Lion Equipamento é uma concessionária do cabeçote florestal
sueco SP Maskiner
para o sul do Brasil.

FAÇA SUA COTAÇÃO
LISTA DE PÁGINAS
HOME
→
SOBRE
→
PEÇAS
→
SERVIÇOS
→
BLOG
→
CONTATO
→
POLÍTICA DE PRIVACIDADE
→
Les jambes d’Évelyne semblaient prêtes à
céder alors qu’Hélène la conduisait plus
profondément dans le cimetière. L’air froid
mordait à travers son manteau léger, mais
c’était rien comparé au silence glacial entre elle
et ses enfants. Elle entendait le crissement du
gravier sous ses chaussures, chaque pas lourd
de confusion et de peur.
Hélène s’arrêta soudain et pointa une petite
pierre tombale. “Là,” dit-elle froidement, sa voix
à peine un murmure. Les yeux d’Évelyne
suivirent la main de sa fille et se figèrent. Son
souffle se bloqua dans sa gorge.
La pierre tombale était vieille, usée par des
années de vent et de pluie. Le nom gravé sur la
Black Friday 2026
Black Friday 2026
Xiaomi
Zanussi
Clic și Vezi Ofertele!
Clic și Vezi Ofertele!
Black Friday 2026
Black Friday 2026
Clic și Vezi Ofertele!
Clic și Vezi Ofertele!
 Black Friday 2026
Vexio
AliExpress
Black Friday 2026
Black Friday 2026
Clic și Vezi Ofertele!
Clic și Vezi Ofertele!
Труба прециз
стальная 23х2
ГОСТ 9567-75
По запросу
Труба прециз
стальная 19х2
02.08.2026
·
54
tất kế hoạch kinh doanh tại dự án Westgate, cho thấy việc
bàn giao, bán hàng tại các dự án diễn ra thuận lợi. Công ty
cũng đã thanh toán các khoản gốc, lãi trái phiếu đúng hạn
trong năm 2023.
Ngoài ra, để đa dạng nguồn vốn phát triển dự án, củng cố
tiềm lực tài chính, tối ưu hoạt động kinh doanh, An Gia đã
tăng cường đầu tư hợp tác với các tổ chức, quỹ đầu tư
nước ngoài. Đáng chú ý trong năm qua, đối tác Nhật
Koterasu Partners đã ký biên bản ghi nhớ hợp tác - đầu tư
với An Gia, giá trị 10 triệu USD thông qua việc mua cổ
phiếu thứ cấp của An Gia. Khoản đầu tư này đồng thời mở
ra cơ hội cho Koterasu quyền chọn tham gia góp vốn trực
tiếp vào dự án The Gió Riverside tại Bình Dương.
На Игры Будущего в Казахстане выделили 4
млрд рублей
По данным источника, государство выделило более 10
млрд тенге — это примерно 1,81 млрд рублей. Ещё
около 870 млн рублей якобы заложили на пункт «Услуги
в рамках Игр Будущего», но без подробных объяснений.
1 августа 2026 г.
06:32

▬▬▬▬▬▬▬▬▬▬

The answer must be the line containing "tất kế hoạch" and every line after it through the last line of the records above, repeated exactly.

tất kế hoạch kinh doanh tại dự án Westgate, cho thấy việc
bàn giao, bán hàng tại các dự án diễn ra thuận lợi. Công ty
cũng đã thanh toán các khoản gốc, lãi trái phiếu đúng hạn
trong năm 2023.
Ngoài ra, để đa dạng nguồn vốn phát triển dự án, củng cố
tiềm lực tài chính, tối ưu hoạt động kinh doanh, An Gia đã
tăng cường đầu tư hợp tác với các tổ chức, quỹ đầu tư
nước ngoài. Đáng chú ý trong năm qua, đối tác Nhật
Koterasu Partners đã ký biên bản ghi nhớ hợp tác - đầu tư
với An Gia, giá trị 10 triệu USD thông qua việc mua cổ
phiếu thứ cấp của An Gia. Khoản đầu tư này đồng thời mở
ra cơ hội cho Koterasu quyền chọn tham gia góp vốn trực
tiếp vào dự án The Gió Riverside tại Bình Dương.
На Игры Будущего в Казахстане выделили 4
млрд рублей
По данным источника, государство выделило более 10
млрд тенге — это примерно 1,81 млрд рублей. Ещё
около 870 млн рублей якобы заложили на пункт «Услуги
в рамках Игр Будущего», но без подробных объяснений.
1 августа 2026 г.
06:32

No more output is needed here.